Je regrettais en cet instant de n’avoir pas su assez souvent prendre le temps d’aller lui rendre visite.
Grand-mère Marie-Louise était la dernière personne proche qu’il me restait dans la famille, c’était une vieille femme
qui n’avait jamais dû travailler de sa vie, elle était veuve depuis un peu moins de 27 ans et je n’avais jamais vu Erwan, son mari, mon grand-père.
Malgré son apparence, Marie-Louise avait toujours été une femme forte, un roc, que le temps et les éléments semblaient ne pouvoir ébranler, cependant au décès de son fils unique, il y a deux ans, elle avait accusé le coup.
Sa mort ne fut donc pas une surprise pour moi, je savais que c’était la seule chose qu’elle attendait de la vie dorénavant, mais vous avez beau vous y attendre, la perte d’un être cher n’est jamais un moment facile à vivre.
L’église de Locmariaquer
n’était guère plus grande que mon église de Pluneret.
Le père Alain ne devait pas avoir une assistance plus fournit que la mienne d’ordinaire, mais aujourd’hui le lieu saint était noir de monde, il y avait des gens sur le parvis jusqu’au bord de la route.
Marie-Louise avait toujours été très appréciée et puis, personne n’avait oublié que mon grand-père avait été le maire du village de 1946 à 1954.
C’était quelqu’un dans la région, le grand-père Erwan, enfin, jusqu’au 26 novembre 1954, sa vie bascula en un instant.
Mon père me racontait les parties de pêche de mon grand-père et d’autres paysans.
Ils allaient à la pêche aux aiguillettes
à l'embouchure du Golfe munis de foënes.
Ils partaient à trois, vers quatre heures de l'après-midi et revenaient le lendemain matin vers six heures.

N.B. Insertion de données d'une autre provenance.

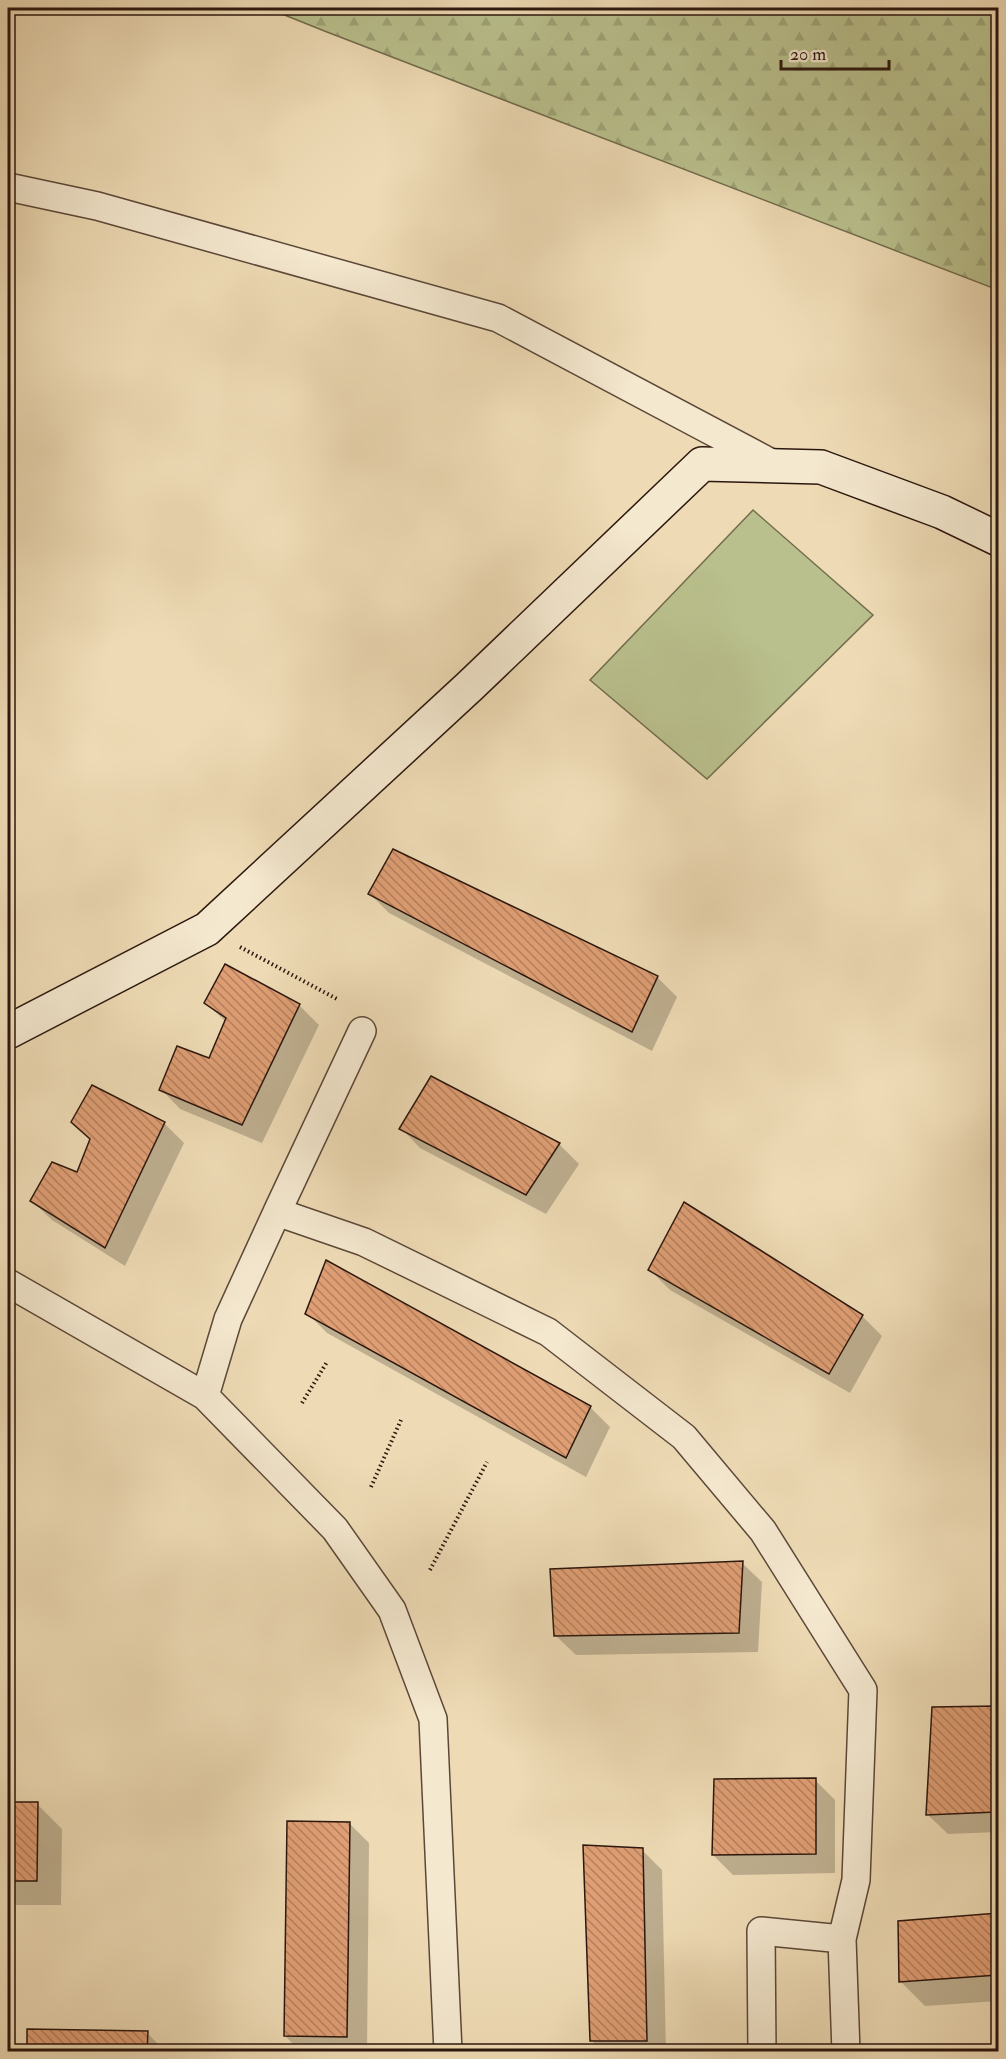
<svg xmlns="http://www.w3.org/2000/svg" width="1006" height="2059" viewBox="0 0 1006 2059" font-family="'IM FELL Double Pica',serif">
	<style>
		.forest { fill: url(#forest-firs); stroke: #726c4e; stroke-width: 1.5 }
		.garden { fill: #b9c08d; stroke: #726c4e; stroke-width: 1.5 }
		.shadow { fill: #0003 }
		.building { fill: url(#building-back-hatch); stroke: #2c170e; stroke-width: 1.5 }
		.lines { fill: none; stroke-linecap: round; stroke-linejoin: round }
		.street-casing { stroke: #5c4838; stroke-width: 30 }
		.secondary-casing { stroke: #2c170e; stroke-width: 36 }
		.path { stroke: #2c170e; stroke-width: 4; stroke-dasharray: 1.5 3; stroke-linecap: butt }
		.street { stroke: #f4e8cf; stroke-width: 27 }
		.secondary { stroke: #f4e8cf; stroke-width: 33 }
	</style>
	<defs>
		<pattern id="forest-firs" width="22" height="20" patternUnits="userSpaceOnUse" patternTransform="scale(1.5)"><rect width="22" height="20" fill="#b9c08d"/><path d="M5 1l3.5 6h-7zM16 11l3.5 6h-7z" fill="#9fa478"/></pattern>
		<pattern id="building-back-hatch" width="6" height="6" patternUnits="userSpaceOnUse" patternTransform="scale(1.5)"><rect width="6" height="6" fill="#df9e74"/><path d="M-1 5l2 2M0 0l6 6M5-1l2 2" fill="none" stroke="#b5805e"/></pattern>
	</defs>
	<rect width="100%" height="100%" fill="#eedbb5"/>
	<filter id="stains"><feTurbulence type="fractalNoise" baseFrequency=".00333" numOctaves="4"/><feColorMatrix values="0 0 0 0 .2 0 0 0 0 .09 0 0 0 0 .02 0 0 0 .5 -.17"/></filter>
	<radialGradient id="worn" r=".72"><stop offset=".6" stop-color="#630" stop-opacity="0"/><stop offset="1" stop-color="#630" stop-opacity=".3"/></radialGradient>
	<path class="forest" d="M 267,8 L 998,8 L 998,290 L 327,32 Z"/>
	<path class="garden" d="M 753,510 L 873,615 L 707,779 L 590,680 Z"/>
	<path class="shadow" d="M 370,894 L 657,977 L 677,997 L 652,1051 L 389,913 Z
		M 206,1003 L 299,1005 L 319,1025 L 262,1143 L 180,1109 L 161,1089 L 210,1060 L 226,1022 Z
		M 73,1122 L 164,1123 L 184,1143 L 125,1266 L 52,1220 L 32,1201 L 78,1174 L 91,1140 Z
		M 401,1128 L 559,1144 L 579,1164 L 546,1214 L 420,1148 Z
		M 650,1270 L 862,1316 L 882,1336 L 850,1393 L 670,1290 Z
		M 307,1313 L 590,1407 L 610,1427 L 586,1477 L 327,1333 Z
		M 742,1563 L 762,1582 L 758,1652 L 576,1655 L 556,1636 Z
		M 995,1708 L 998,1711 L 998,1832 L 948,1834 L 928,1815 Z
		M 815,1780 L 835,1800 L 835,1873 L 733,1875 L 713,1855 Z
		M 8,1804 L 37,1804 L 62,1829 L 61,1905 L 8,1905 Z
		M 350,1824 L 369,1843 L 367,2052 L 301,2052 L 285,2036 Z
		M 642,1850 L 662,1870 L 666,2052 L 603,2052 L 591,2040 Z
		M 998,1915 L 998,2001 L 925,2006 L 900,1981 L 899,1922 Z
		M 147,2033 L 166,2052 L 28,2052 Z"/>
	<path class="building" d="M 393,849 L 658,976 L 632,1032 L 368,894 Z
		M 225,964 L 300,1004 L 242,1125 L 159,1090 L 177,1046 L 209,1058 L 226,1018 L 204,1003 Z
		M 431,1076 L 560,1143 L 526,1195 L 399,1129 Z
		M 92,1085 L 165,1122 L 105,1248 L 30,1201 L 52,1162 L 77,1172 L 90,1139 L 71,1122 Z
		M 684,1202 L 863,1315 L 829,1374 L 648,1270 Z
		M 326,1260 L 591,1406 L 566,1458 L 305,1314 Z
		M 743,1561 L 739,1633 L 554,1636 L 550,1569 Z
		M 996,1706 L 996,1812 L 926,1815 L 932,1707 Z
		M 816,1778 L 816,1854 L 712,1855 L 714,1779 Z
		M 8,1802 L 38,1802 L 37,1881 L 8,1881 Z
		M 287,1821 L 350,1822 L 347,2037 L 284,2036 Z
		M 583,1845 L 643,1848 L 647,2041 L 590,2041 Z
		M 998,1913 L 998,1975 L 899,1982 L 898,1921 Z
		M 27,2029 L 148,2031 L 147,2052 L 27,2052 Z"/>
	<g class="lines">
		<defs>
			<path id="street" d="M 8,187 L 97,206 L 498,318 L 777,466
				M 277,1212 L 362,1031
				M 8,1283 L 205,1396 L 335,1529 L 392,1610 L 433,1719 L 448,2052
				M 205,1396 L 228,1319 L 277,1212 L 364,1242 L 548,1332 L 684,1437 L 763,1531 L 863,1690 L 856,1880 L 842,1939 L 846,2052
				M 762,2052 L 761,1931 L 842,1939"/>
			<path id="secondary" d="M 8,1032 L 207,929 L 470,686 L 702,464 L 821,467 L 942,512 L 998,539"/>
		</defs>
		<use href="#street" class="street-casing"/>
		<use href="#secondary" class="secondary-casing"/>
		<path class="path" d="M 240,947 L 337,999
			M 302,1403 L 327,1362
			M 371,1487 L 401,1420
			M 430,1570 L 487,1462"/>
		<use href="#street" class="street"/>
		<use href="#secondary" class="secondary"/>
	</g>
	<rect width="1006" height="2059" fill="none" stroke="#eedbb5" stroke-width="30"/>
	<rect x="9" y="9" width="988" height="2041" fill="none" stroke="#2c170e" stroke-width="3"/>
	<rect x="15" y="15" width="976" height="2029" fill="none" stroke="#2c170e" stroke-width="1.5"/>
	<path d="M781 60v9h108v-9" fill="none" stroke="#2c170e" stroke-width="3"/>
	<text x="790" y="60" font-size="18" fill="#2c170e" stroke="#f4e8cf" stroke-width="4.5" paint-order="stroke">20 m</text>
	<rect width="100%" height="100%" filter="url(#stains)"/>
	<rect width="100%" height="100%" fill="url(#worn)"/>
</svg>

Ils avaient comme embarcation une plate de douze pieds, tirée par quatre avirons.
La plate était éclairée pour la pêche au feu, par des torsades de paille qui étaient enflammées à tour de rôle au fur et à mesure de leur combustion.
Celles-ci étaient confectionnées en tirant et en continuant à tourner, une poignée de paille prélevée dans un pailler en vrac, comme cela se faisait à l'époque.
Ces torsades de quatre à cinq mètres étaient disposées dans le fond et à l'avant de l'embarcation. Au moment de la pêche elles étaient tenues à bout de bras enflammées par celui qui avait en charge l'éclairage.
Les deux autres se tenaient l'un à bâbord, l'autre à tribord, en retrait de l'éclairage avec leurs foënes de vingt deux à vingt quatre dents, munies d'un long manche de quatre à cinq mètres,
pour pouvoir atteindre les aiguillettes en profondeur mais aussi à un bonne distance de la plate lorsqu'elles étaient craintives.
Cette foëne devait pouvoir flotter avec deux poissons au bout, car son manche en sapin de croix, très léger, lui laissait encore environ un mètre cinquante visible hors de l'eau, lorsqu'elle n'était plus tenue par le pêcheur
Un jour mon grand-père voulu y aller avec l'un de ses amis se chargeant de l'éclairage. Il eut lors de cette sortie en mer un terrible accident.
On avait dû l’amputer des deux membres inférieurs, condamné à l’immobilité il préféra vivre en reclus, face au golfe du Morbihan dans sa maison du bord de mer.
Je ne l’avais jamais connu, mais sans doute n’aurait-il pas voulu que je le vois dans cet état.